▶ _What is needed_
Lay out the lines from the one containing "genus: Eriogonum" through the end of the records as a Markdown table with the columns n and Line, skipping blank lines.

▶ _Data excerpts_
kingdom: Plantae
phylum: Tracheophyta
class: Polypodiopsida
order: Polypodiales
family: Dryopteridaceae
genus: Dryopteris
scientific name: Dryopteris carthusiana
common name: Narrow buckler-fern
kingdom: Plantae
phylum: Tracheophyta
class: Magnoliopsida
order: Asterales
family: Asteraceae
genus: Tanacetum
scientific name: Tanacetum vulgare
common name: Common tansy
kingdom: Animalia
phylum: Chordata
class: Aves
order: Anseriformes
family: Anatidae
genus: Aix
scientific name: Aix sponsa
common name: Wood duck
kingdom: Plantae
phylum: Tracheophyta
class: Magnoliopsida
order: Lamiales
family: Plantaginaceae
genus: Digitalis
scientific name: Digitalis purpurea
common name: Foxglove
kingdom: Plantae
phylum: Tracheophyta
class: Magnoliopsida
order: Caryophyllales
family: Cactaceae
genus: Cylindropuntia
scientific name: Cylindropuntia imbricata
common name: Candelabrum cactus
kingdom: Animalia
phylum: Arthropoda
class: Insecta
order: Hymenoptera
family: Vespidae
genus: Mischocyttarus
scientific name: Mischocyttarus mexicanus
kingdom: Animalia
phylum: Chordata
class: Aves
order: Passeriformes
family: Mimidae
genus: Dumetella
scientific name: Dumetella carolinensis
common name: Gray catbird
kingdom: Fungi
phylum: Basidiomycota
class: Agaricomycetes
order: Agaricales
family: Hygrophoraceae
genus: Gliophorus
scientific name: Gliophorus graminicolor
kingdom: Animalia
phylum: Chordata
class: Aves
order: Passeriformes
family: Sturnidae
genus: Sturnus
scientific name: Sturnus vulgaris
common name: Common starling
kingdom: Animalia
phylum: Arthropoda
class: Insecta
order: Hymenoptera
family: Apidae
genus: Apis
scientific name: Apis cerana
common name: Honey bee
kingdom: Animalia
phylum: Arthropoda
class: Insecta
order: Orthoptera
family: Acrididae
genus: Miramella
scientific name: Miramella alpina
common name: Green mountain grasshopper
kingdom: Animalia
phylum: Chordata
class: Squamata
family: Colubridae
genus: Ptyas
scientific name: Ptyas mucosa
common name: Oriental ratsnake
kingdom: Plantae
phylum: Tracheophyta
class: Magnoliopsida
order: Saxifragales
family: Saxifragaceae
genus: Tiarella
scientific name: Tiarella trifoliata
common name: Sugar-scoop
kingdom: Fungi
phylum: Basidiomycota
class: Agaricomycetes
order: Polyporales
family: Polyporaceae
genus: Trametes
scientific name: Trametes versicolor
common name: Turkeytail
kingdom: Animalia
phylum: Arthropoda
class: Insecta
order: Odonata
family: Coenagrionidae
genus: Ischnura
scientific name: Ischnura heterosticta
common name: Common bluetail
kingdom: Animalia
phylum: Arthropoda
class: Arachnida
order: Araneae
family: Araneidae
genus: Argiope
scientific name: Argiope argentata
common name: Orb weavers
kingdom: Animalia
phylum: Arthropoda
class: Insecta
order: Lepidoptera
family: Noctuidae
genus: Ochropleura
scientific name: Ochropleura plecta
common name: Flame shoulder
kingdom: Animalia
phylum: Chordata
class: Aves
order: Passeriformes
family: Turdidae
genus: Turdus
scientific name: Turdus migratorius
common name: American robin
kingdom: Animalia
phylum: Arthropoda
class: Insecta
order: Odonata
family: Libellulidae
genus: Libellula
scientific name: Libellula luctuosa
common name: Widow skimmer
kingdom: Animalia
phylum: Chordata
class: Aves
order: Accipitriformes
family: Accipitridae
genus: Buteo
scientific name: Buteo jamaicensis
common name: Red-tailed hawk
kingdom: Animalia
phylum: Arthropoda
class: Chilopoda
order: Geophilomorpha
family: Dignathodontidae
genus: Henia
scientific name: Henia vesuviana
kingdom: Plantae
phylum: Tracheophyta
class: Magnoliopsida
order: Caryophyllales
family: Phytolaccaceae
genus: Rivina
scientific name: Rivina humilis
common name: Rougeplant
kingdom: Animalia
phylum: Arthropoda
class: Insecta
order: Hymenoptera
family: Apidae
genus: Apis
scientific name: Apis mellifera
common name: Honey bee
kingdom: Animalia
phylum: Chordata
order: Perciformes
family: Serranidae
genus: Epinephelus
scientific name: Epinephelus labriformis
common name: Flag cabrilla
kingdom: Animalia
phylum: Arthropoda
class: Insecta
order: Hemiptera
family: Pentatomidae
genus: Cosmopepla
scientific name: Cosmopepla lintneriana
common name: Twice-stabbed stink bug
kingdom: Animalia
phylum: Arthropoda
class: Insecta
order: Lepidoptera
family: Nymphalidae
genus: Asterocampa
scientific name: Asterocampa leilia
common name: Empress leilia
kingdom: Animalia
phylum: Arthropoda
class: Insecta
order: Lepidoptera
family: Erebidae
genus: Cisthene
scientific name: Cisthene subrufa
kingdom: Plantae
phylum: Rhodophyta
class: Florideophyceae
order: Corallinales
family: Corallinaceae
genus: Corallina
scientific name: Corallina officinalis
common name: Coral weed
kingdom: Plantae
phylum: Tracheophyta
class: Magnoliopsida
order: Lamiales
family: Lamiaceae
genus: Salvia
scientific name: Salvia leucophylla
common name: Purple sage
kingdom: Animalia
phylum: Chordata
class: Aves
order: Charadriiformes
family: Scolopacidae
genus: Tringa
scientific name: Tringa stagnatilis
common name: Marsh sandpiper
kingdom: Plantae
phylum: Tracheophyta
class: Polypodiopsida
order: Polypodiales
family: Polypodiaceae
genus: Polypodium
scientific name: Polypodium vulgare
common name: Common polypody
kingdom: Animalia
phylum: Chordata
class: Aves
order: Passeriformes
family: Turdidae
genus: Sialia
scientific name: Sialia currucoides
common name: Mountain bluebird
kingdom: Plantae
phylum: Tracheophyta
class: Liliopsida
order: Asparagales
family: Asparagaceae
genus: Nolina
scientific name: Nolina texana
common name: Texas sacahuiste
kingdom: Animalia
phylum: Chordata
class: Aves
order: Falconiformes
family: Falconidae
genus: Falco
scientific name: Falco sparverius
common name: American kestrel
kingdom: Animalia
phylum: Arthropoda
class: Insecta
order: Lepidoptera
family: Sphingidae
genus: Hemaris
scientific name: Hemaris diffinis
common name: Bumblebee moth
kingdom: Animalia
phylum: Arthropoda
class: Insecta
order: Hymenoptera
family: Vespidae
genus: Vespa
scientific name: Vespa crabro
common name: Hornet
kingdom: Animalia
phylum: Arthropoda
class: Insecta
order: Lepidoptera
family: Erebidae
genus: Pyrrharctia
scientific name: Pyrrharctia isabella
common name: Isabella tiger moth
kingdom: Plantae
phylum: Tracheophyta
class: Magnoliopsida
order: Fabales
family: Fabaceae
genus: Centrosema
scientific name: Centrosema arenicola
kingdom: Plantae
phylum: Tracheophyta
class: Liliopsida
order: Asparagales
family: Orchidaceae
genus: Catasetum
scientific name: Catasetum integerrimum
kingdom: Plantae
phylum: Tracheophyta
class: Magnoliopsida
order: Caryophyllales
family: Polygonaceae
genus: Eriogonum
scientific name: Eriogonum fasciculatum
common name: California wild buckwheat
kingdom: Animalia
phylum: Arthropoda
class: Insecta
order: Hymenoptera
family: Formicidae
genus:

▶ _Solution for this problem_
| n | Line |
|---|---|
| 1 | genus: Eriogonum |
| 2 | scientific name: Eriogonum fasciculatum |
| 3 | common name: California wild buckwheat |
| 4 | kingdom: Animalia |
| 5 | phylum: Arthropoda |
| 6 | class: Insecta |
| 7 | order: Hymenoptera |
| 8 | family: Formicidae |
| 9 | genus: |